== Provided passage

Tom and Sputnik,
I'm a mail server administrator. We use blackhole lists for known spammers as well as Bayesian filtering to eliminate spam based on known wordlists.
Our antiviral software blocks 18,000+ viruses from spoofed email addresses every day. The number of spam messages that filtering blocks dwarfs that. This is for a company of only 50 people.
If only 1% of all spam makes it through the filters, that is still an unacceptable amount of garbage filling peoples inboxes.
There are many ways of bypassing filters, despite what you think. Email spoofing, the method of disguising the origin of an email is easily done at any server that does not have the proper safeguards in place. There are literally hundreds of thousands of these servers worldwide. In Asia and Russia, where there are no measures to regulate spam in place, some companies farm out servers to spammers for a fee. One of these servers can serve out over 80 million spam messages in a single day.
For a small company that pays for metered bandwidth, spam email can account for several gigabytes transferred each month. Whether you filter it or not at the server, you still have to receive it first, and that's another expense.
In the case of North Florida Zoological, there was no attempt to mask who they were, so if someone desired they could filter or block them out.
The typical spam email that you receive is distributed by a third party, and directs you to purchase though an unidentifiable website, phone number, or by responding to a drop-box email on an anonymous provider. You may receive the identical email 30 times, and it will appear to come from a different source every time. If you block by the sender, it doesn't matter. Chances are that the sender was randomly generated by a script. Blocking them won't stop the next one, as the sender will just be another generated name. Blocking the IP is pointless as well, when a typical server is only used for a day or two before they hop to another server with a different IP.
Bayesian filtering, which creates word lists based on messages you mark as junk, worked for a time but spammers are finding their way around that as well. If you've received any spam lately with a hundred or so random words attached to the bottom of it, that's intended to create "white noise", diluting the effectiveness or a word based filter.

====
== Supplied data

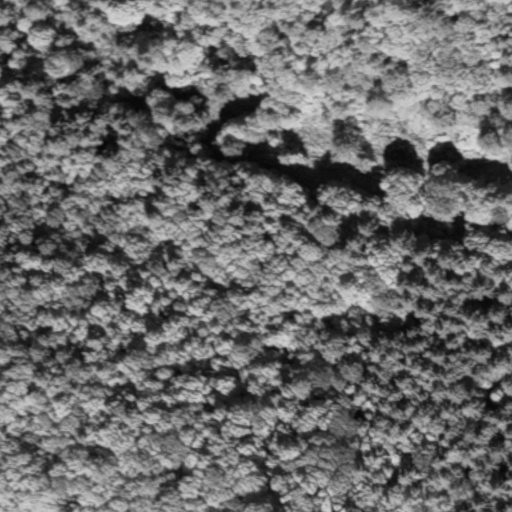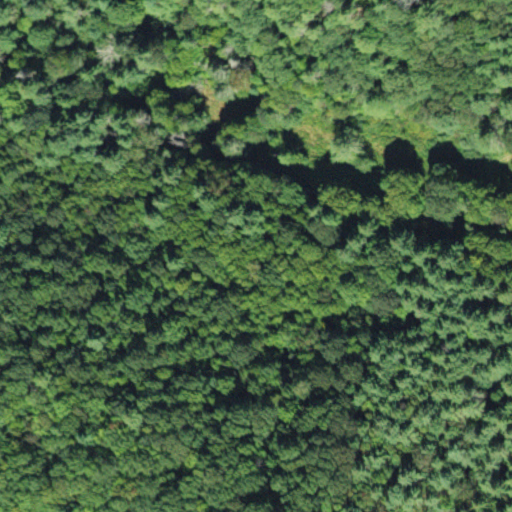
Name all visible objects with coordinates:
road: (336, 80)
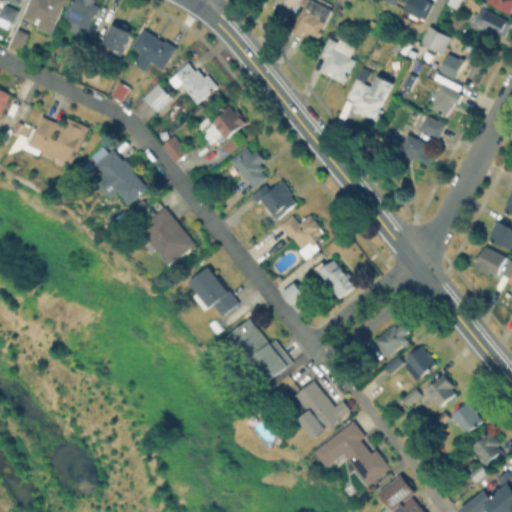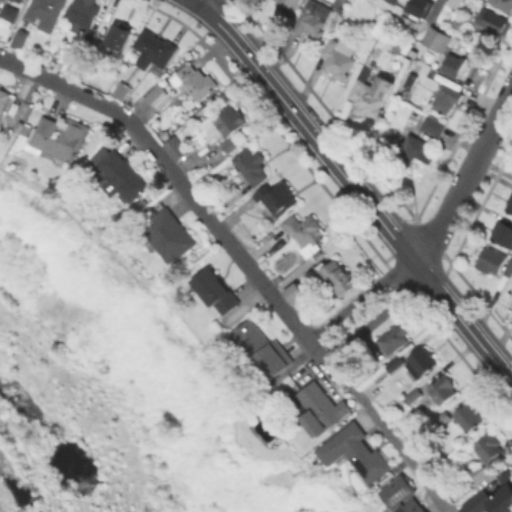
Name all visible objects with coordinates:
building: (18, 0)
building: (20, 1)
building: (391, 1)
road: (196, 2)
building: (502, 3)
building: (286, 4)
building: (289, 4)
building: (502, 4)
building: (416, 6)
building: (417, 6)
building: (42, 12)
building: (10, 13)
building: (6, 14)
building: (46, 14)
building: (80, 15)
building: (83, 16)
road: (392, 16)
building: (311, 17)
road: (429, 17)
building: (315, 18)
building: (491, 20)
building: (497, 23)
building: (17, 36)
building: (116, 36)
building: (119, 37)
building: (434, 38)
building: (21, 39)
building: (437, 39)
building: (400, 44)
building: (96, 48)
building: (150, 49)
building: (155, 49)
building: (336, 57)
building: (340, 58)
building: (450, 63)
building: (450, 64)
building: (192, 81)
building: (196, 81)
building: (118, 89)
building: (407, 89)
building: (122, 91)
building: (156, 96)
building: (160, 96)
building: (371, 97)
building: (3, 98)
building: (444, 99)
building: (4, 100)
building: (448, 100)
building: (220, 124)
building: (225, 124)
building: (431, 125)
building: (435, 125)
building: (58, 137)
building: (58, 138)
building: (227, 143)
building: (231, 145)
building: (172, 147)
building: (415, 147)
building: (176, 148)
building: (416, 148)
building: (248, 165)
building: (251, 165)
building: (115, 172)
building: (122, 177)
road: (465, 178)
road: (352, 187)
building: (275, 197)
building: (277, 200)
building: (508, 202)
building: (510, 205)
building: (302, 231)
building: (501, 233)
building: (502, 233)
building: (167, 234)
building: (307, 234)
building: (171, 235)
building: (489, 260)
road: (243, 261)
building: (492, 261)
building: (507, 266)
building: (336, 276)
building: (337, 277)
building: (297, 286)
building: (212, 289)
building: (216, 292)
building: (291, 292)
road: (359, 298)
road: (377, 317)
building: (392, 337)
building: (395, 338)
building: (262, 347)
building: (261, 349)
building: (423, 360)
building: (439, 389)
building: (442, 390)
building: (318, 408)
building: (321, 408)
building: (465, 416)
building: (468, 417)
building: (442, 418)
building: (485, 446)
building: (488, 447)
building: (352, 452)
building: (356, 453)
building: (479, 472)
building: (400, 495)
building: (402, 496)
building: (493, 498)
building: (490, 501)
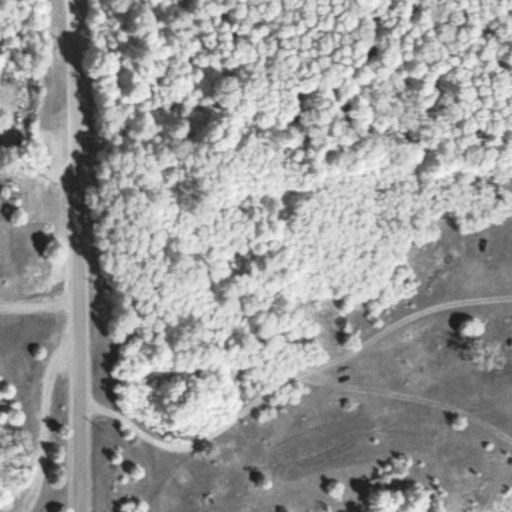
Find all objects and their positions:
road: (79, 255)
road: (297, 394)
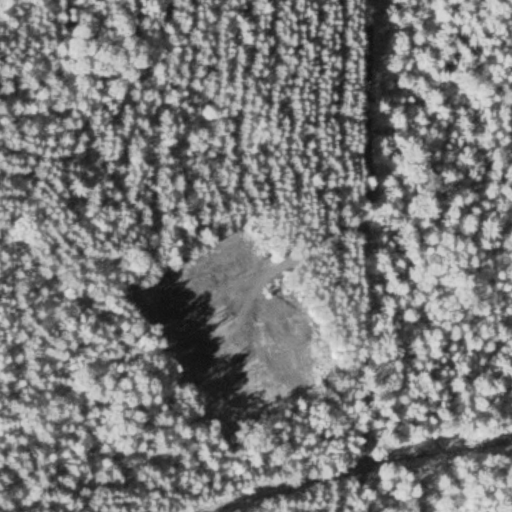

====

» Problems and tasks:
1) In the letter about spam filtering:
(a) How many people work at the administrator's company?
(b) How many spam messages can one of the servers farmed out in Asia and Russia send in a single day?
(c) How long is a typical spam server used before the spammers hop to another?
2) Could you copy, word for word, the stretch of the letter about spam filtering from "There are many" through "block them out."?
Answer from the text alone and leave the records aside.

» Solution list:
1)
(a) 50 people.
(b) Over 80 million.
(c) A day or two.

2)
There are many ways of bypassing filters, despite what you think. Email spoofing, the method of disguising the origin of an email is easily done at any server that does not have the proper safeguards in place. There are literally hundreds of thousands of these servers worldwide. In Asia and Russia, where there are no measures to regulate spam in place, some companies farm out servers to spammers for a fee. One of these servers can serve out over 80 million spam messages in a single day.
For a small company that pays for metered bandwidth, spam email can account for several gigabytes transferred each month. Whether you filter it or not at the server, you still have to receive it first, and that's another expense.
In the case of North Florida Zoological, there was no attempt to mask who they were, so if someone desired they could filter or block them out.